Second, Herman Marshall uses open-air fermentation tanks, handmade from cypress wood by Beckley himself. (Most distillers use closed steel tanks.) This allows the natural elements to have more of an effect on the finished product; Beckley said he wanted his product to be distinctively Texan.
So what are the results of the whiskey HM has made in this manner? Well, they're pretty good all around, and unique to boot.
- Bourbon. My main tasting notes from the bourbon: "very vanilla, very soft mouthfeel, uncharacteristically smooth." It's not the same kind of smoothness as the Garrison Brothers single barrel I tried recently; if that was a velvet caress, this was a cottony pillow. The mouthfeel combined with the vanilla flavors almost gave the bourbon the effect of a toasted marshmallow. I'm not one who especially likes spicy or fiery elements in my bourbon, so a smooth finish was well appreciated.
- Rye. The rye flavor profile was a mix of vanilla and cinnamon, with more spice and bit to the mouthfeel and finish. At Marshall's suggestion, I added an ice cube to open up the rye; this really helped enhance the vanilla flavor and made it last longer. I usually don't drink my whiskey over ice, but that was a nice touch. (Now that I write it, I wonder how the vanilla-cinnamon flavors of the HM rye would taste in a horchata.)
- Single Malt.
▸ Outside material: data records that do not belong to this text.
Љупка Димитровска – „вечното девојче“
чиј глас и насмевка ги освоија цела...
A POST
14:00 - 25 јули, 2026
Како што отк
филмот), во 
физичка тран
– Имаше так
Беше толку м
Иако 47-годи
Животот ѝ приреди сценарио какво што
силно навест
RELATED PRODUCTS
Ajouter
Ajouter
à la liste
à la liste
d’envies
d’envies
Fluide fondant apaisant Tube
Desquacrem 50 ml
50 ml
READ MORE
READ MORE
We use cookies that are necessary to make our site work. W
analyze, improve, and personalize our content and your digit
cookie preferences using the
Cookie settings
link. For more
The single malt started with the familiar, pleasing malty sweetness, but unique among single malts I've had, the finish was very spicy, with strong flavors of cinnamon and oak. (I believe they use new oak barrels for all their whiskeys, which probably explains why their single malt has more oak flavor than most I've tried.) If you're looking for a single malt with a little heat but no peat, this is a good one to try.
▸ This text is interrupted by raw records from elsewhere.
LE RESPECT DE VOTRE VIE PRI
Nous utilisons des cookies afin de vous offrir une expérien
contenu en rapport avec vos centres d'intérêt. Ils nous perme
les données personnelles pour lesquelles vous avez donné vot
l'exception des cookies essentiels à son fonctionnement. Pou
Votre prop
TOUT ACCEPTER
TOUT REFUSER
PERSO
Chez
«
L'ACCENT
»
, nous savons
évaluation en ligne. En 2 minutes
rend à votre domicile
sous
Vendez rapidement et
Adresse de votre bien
While I'd recommend any of the three to fans of each style of whiskey, the bourbon was my favorite of the three, with a mouthfeel and smoothness that is unique in the genre. In a field where so many of the brands are owned by a small number of companies and made with the same basic recipes, a quality product by an independent distiller, with its own unique flavor profile and characteristics, stands out all the more.
The seasonal release single malt should be available in selected bars and liquor stores soon. For a bottle, the bourbon runs $37-40, the rye $42-45, and the single malt for around $58.